Curator: This is Joshua Cristall's drawing, "Ceres and Proserpine." It's rendered in ink and chalk on paper. Editor: There's a serene and somewhat dreamlike quality. The figures, rendered with delicate lines, seem almost weightless in this landscape. Curator: Cristall, a key figure in the English watercolor school, was deeply engaged with classical themes. Look at the careful line work. He's employing a drawing style that was integral to academic training. Editor: The materiality of the piece speaks to its function. This isn’t necessarily meant as a finished piece, but something produced to explore classical narratives and ideal forms. I am more concerned with its representation through line; look how minimal it is. Curator: Consider how the reproductive printmaking industry further disseminated such classical motifs. Drawings like these served as models, feeding the appetite for accessible art amongst a growing middle class. These subjects reflect the era’s tastes and social values. Editor: Precisely. The line directs our focus and determines the aesthetic outcome. There's also the contrast between the bare figures of Ceres and Proserpine and the natural landscape—an interesting interplay of organic form and idealized human shape.
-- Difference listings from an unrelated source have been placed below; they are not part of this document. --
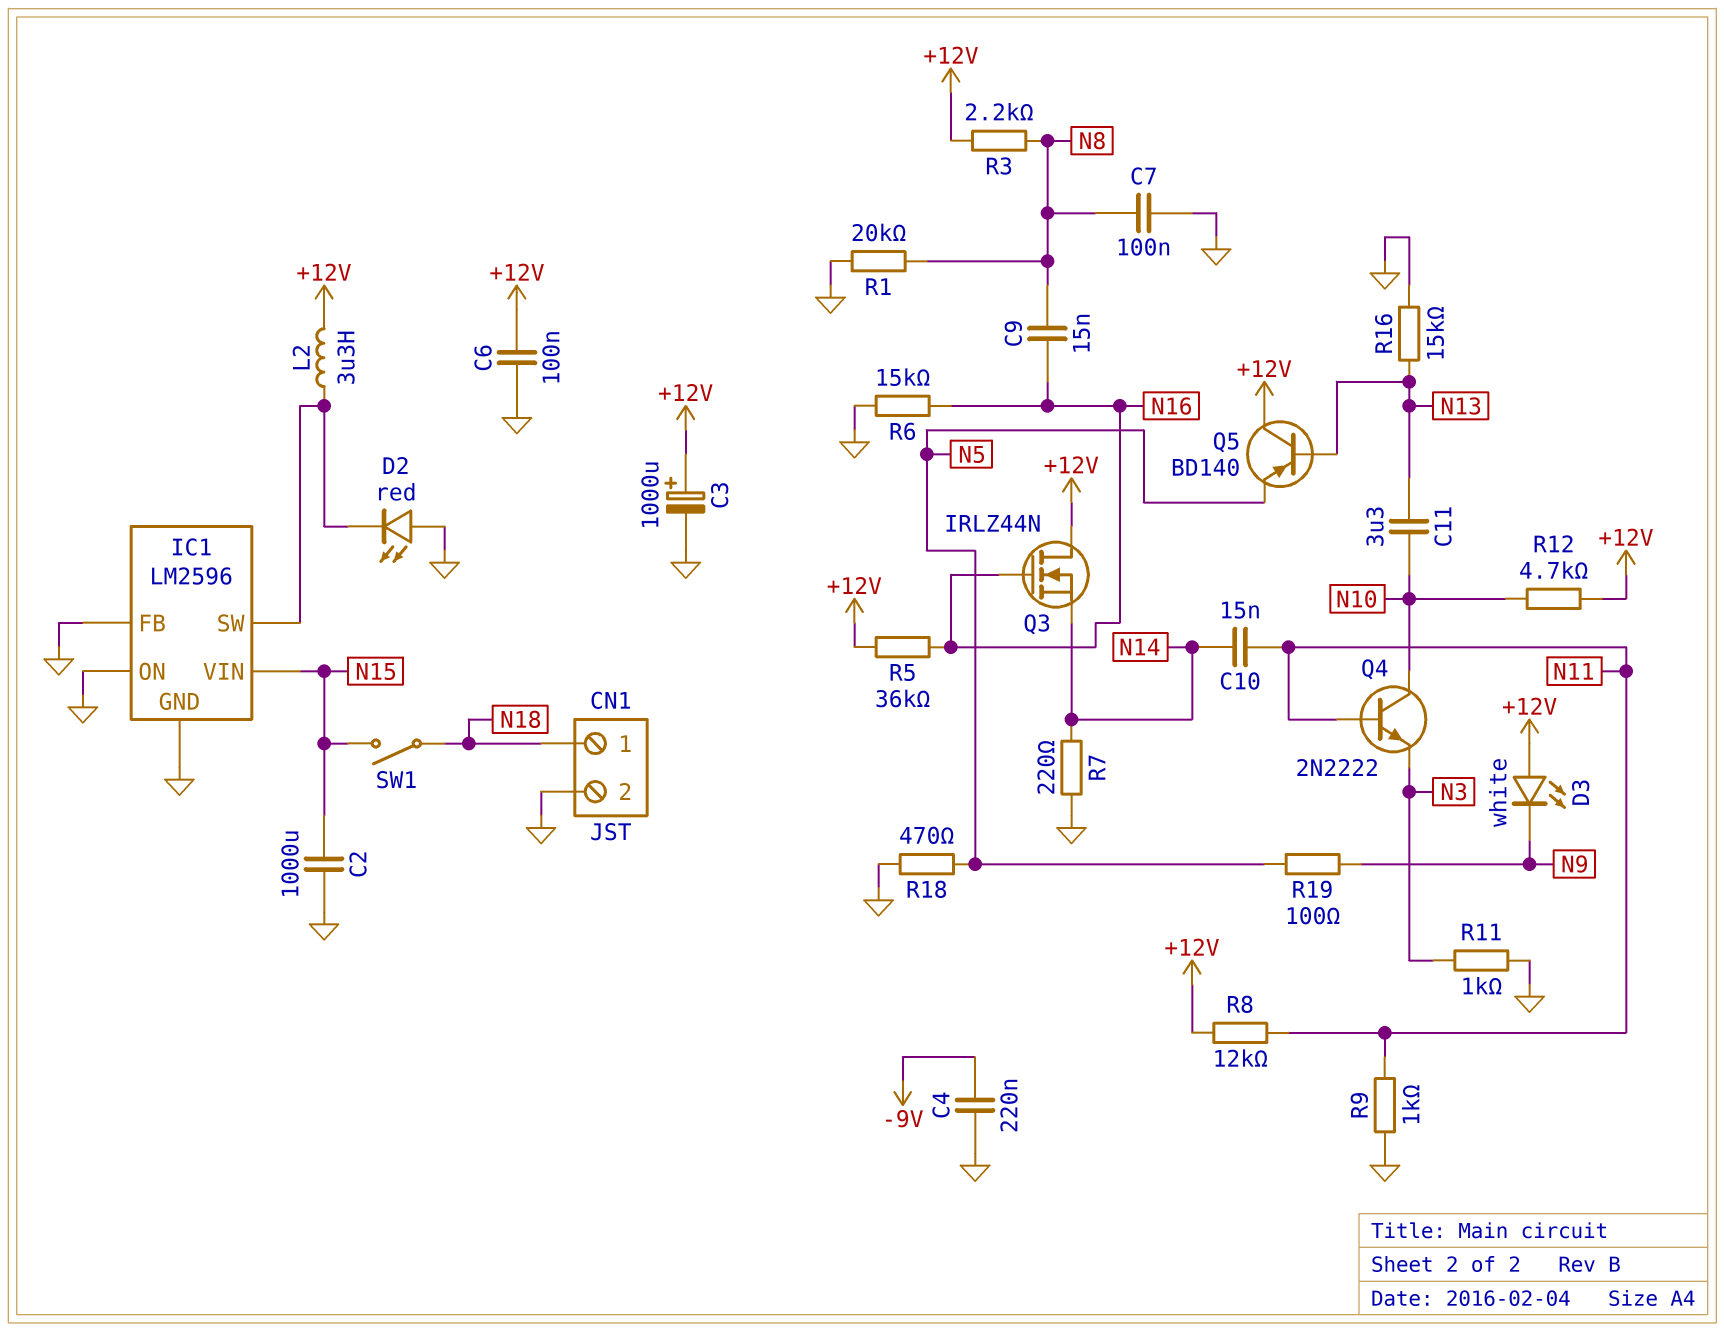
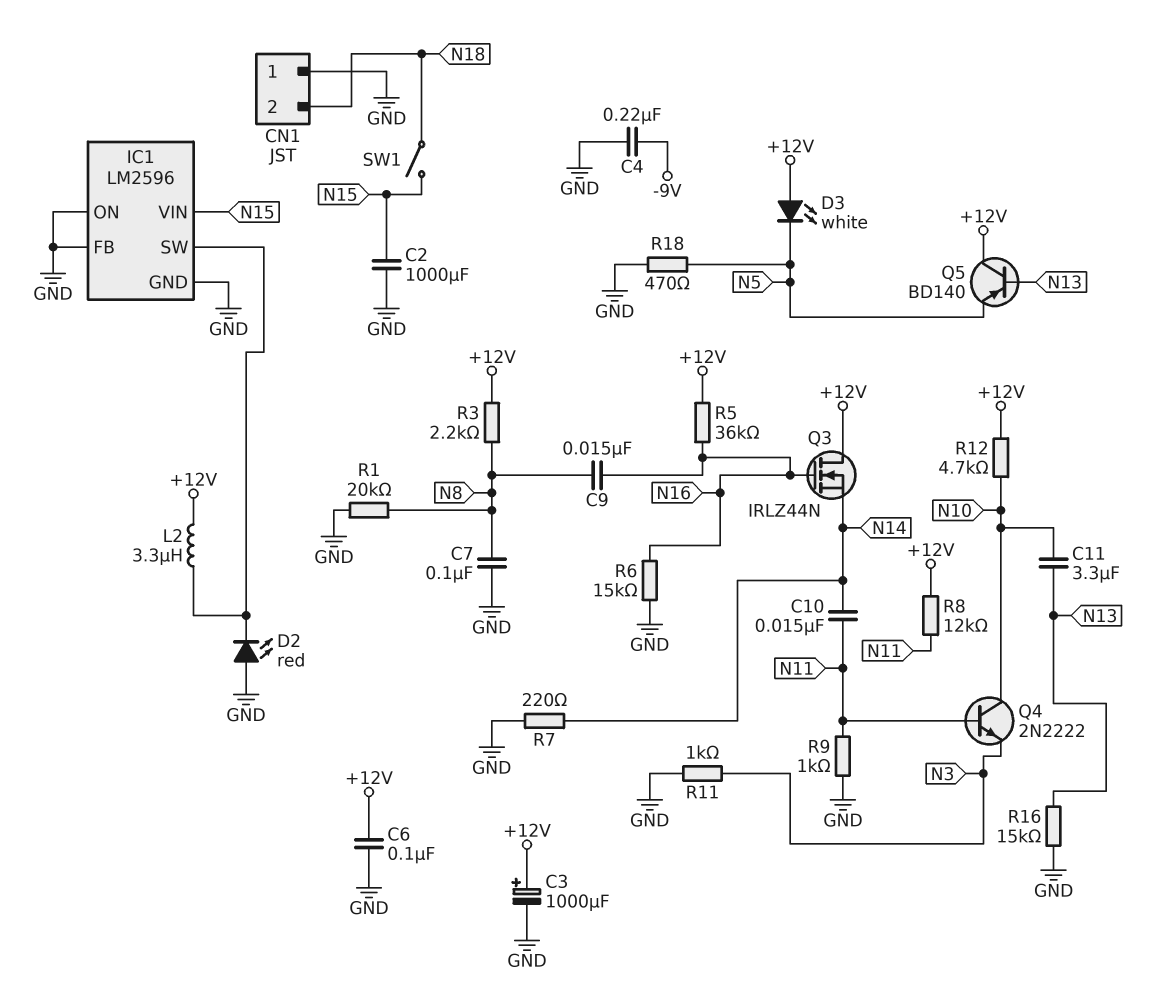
CN1 pin 1: N18 -> GND
CN1 pin 2: GND -> N18
D3: LED white (A +12V, K N9) -> LED white (A +12V, K N5)
R19: 100 (N5, N9) -> none

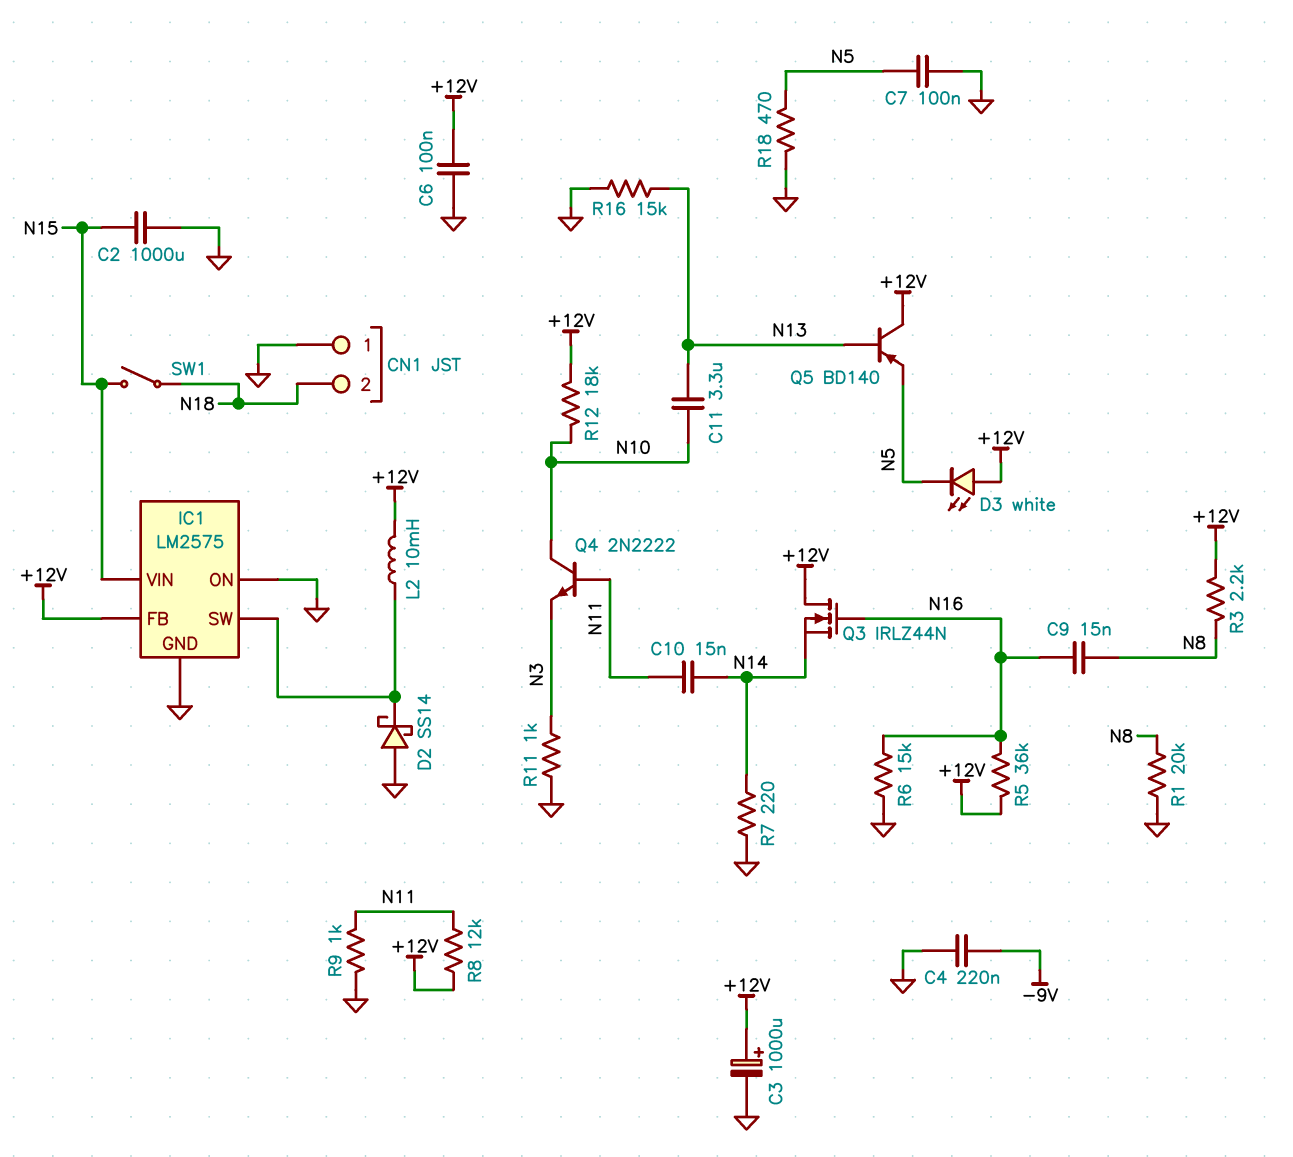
C7: 100nF (GND, N8) -> 100nF (GND, N5)
D2: LED red (A GND, K IC1/SW) -> schottky SS14 (A GND, K IC1/SW)
IC1: LM2596 -> LM2575
IC1 pin FB: GND -> +12V
L2: 3.3uH (+12V, IC1/SW) -> 10mH (+12V, IC1/SW)
R12: 4.7k (+12V, N10) -> 18k (+12V, N10)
The cloud with three faces on top adds a mythological element. Curator: This mythological cloud alludes to the Roman mythological themes from the ancient world. The image also highlights an important link between mythological subject matter and the domestic lives of the consumer classes that bought prints and drawings like this. Editor: Examining such artworks enables us to view more generally the relationship of aesthetic pleasure and class relations within print media and its influence on artistic practices. The understated drawing becomes more dynamic through this examination. Curator: Absolutely. And Cristall’s work reveals how those historical and material processes were interwoven in art and life. Editor: Yes, exactly. It brings clarity to what the function of academic drawings and prints could accomplish, aesthetically and commercially.